DATA
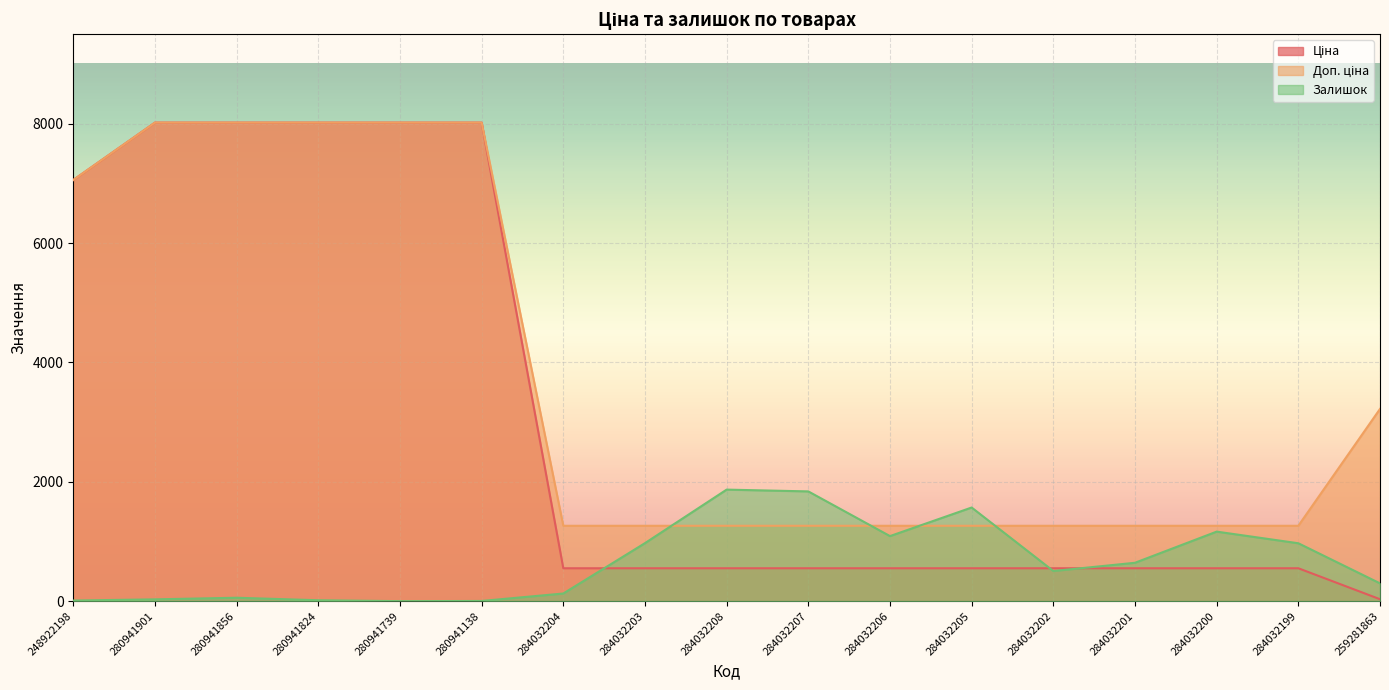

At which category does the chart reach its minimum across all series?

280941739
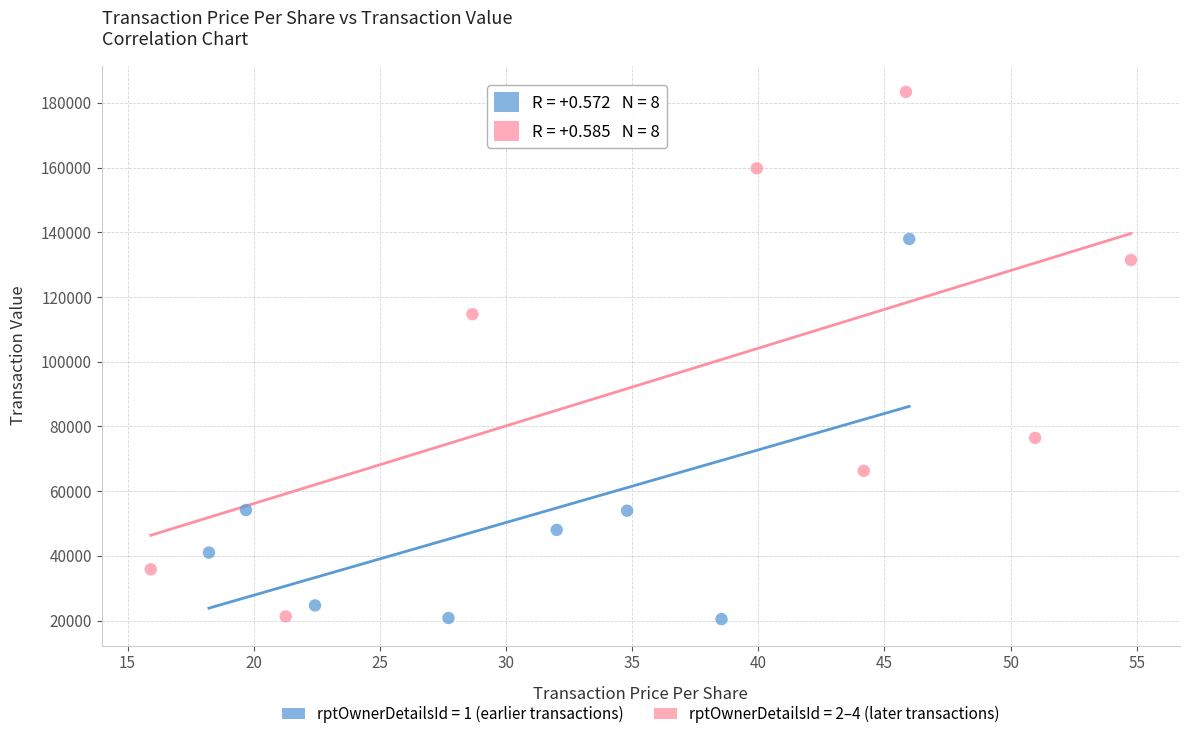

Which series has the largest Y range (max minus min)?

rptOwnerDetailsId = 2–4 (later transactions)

WORK REQUEST
Collect every line in the data above that contains the string "series". Treat uppercase and lowercase letters as different.

SOLUTION TO THIS PROBLEM
At which category does the chart reach its minimum across all series?
Which series has the largest Y range (max minus min)?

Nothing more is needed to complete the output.